» **SET PROBLEM**
Set out every line of the listing below as a numbered list, leaving out any blank lines.

[Data taken from a collection]
Start
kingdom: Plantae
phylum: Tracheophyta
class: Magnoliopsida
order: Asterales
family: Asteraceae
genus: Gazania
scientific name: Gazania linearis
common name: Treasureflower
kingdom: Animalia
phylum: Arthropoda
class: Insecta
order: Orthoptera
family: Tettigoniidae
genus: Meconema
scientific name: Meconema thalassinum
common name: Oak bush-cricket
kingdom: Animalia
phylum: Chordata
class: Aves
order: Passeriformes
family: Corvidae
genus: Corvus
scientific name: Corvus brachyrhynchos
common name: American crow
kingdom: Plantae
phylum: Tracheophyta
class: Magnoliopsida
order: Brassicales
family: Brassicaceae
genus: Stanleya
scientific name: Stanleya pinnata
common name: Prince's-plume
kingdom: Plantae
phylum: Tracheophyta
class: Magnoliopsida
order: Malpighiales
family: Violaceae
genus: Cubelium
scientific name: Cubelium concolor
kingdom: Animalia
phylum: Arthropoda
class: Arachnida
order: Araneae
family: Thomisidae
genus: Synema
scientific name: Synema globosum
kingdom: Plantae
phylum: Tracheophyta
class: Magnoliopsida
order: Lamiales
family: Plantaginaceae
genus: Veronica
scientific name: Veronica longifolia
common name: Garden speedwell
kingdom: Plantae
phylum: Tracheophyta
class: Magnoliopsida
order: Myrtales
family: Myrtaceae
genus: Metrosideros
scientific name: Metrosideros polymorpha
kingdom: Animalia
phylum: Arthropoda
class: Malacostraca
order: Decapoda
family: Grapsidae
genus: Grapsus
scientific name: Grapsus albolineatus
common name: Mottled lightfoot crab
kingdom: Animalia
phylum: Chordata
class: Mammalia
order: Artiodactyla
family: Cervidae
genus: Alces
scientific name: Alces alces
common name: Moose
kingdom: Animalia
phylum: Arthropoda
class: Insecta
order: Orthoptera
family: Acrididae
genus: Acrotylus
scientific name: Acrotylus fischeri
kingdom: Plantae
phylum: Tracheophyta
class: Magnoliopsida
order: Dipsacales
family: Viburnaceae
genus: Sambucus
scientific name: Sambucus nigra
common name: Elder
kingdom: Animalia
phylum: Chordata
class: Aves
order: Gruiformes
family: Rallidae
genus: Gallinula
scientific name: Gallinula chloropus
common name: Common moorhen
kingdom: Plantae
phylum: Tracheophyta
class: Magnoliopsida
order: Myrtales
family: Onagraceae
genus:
End
» **THE RESPONSE**
1. kingdom: Plantae
2. phylum: Tracheophyta
3. class: Magnoliopsida
4. order: Asterales
5. family: Asteraceae
6. genus: Gazania
7. scientific name: Gazania linearis
8. common name: Treasureflower
9. kingdom: Animalia
10. phylum: Arthropoda
11. class: Insecta
12. order: Orthoptera
13. family: Tettigoniidae
14. genus: Meconema
15. scientific name: Meconema thalassinum
16. common name: Oak bush-cricket
17. kingdom: Animalia
18. phylum: Chordata
19. class: Aves
20. order: Passeriformes
21. family: Corvidae
22. genus: Corvus
23. scientific name: Corvus brachyrhynchos
24. common name: American crow
25. kingdom: Plantae
26. phylum: Tracheophyta
27. class: Magnoliopsida
28. order: Brassicales
29. family: Brassicaceae
30. genus: Stanleya
31. scientific name: Stanleya pinnata
32. common name: Prince's-plume
33. kingdom: Plantae
34. phylum: Tracheophyta
35. class: Magnoliopsida
36. order: Malpighiales
37. family: Violaceae
38. genus: Cubelium
39. scientific name: Cubelium concolor
40. kingdom: Animalia
41. phylum: Arthropoda
42. class: Arachnida
43. order: Araneae
44. family: Thomisidae
45. genus: Synema
46. scientific name: Synema globosum
47. kingdom: Plantae
48. phylum: Tracheophyta
49. class: Magnoliopsida
50. order: Lamiales
51. family: Plantaginaceae
52. genus: Veronica
53. scientific name: Veronica longifolia
54. common name: Garden speedwell
55. kingdom: Plantae
56. phylum: Tracheophyta
57. class: Magnoliopsida
58. order: Myrtales
59. family: Myrtaceae
60. genus: Metrosideros
61. scientific name: Metrosideros polymorpha
62. kingdom: Animalia
63. phylum: Arthropoda
64. class: Malacostraca
65. order: Decapoda
66. family: Grapsidae
67. genus: Grapsus
68. scientific name: Grapsus albolineatus
69. common name: Mottled lightfoot crab
70. kingdom: Animalia
71. phylum: Chordata
72. class: Mammalia
73. order: Artiodactyla
74. family: Cervidae
75. genus: Alces
76. scientific name: Alces alces
77. common name: Moose
78. kingdom: Animalia
79. phylum: Arthropoda
80. class: Insecta
81. order: Orthoptera
82. family: Acrididae
83. genus: Acrotylus
84. scientific name: Acrotylus fischeri
85. kingdom: Plantae
86. phylum: Tracheophyta
87. class: Magnoliopsida
88. order: Dipsacales
89. family: Viburnaceae
90. genus: Sambucus
91. scientific name: Sambucus nigra
92. common name: Elder
93. kingdom: Animalia
94. phylum: Chordata
95. class: Aves
96. order: Gruiformes
97. family: Rallidae
98. genus: Gallinula
99. scientific name: Gallinula chloropus
100. common name: Common moorhen
101. kingdom: Plantae
102. phylum: Tracheophyta
103. class: Magnoliopsida
104. order: Myrtales
105. family: Onagraceae
106. genus:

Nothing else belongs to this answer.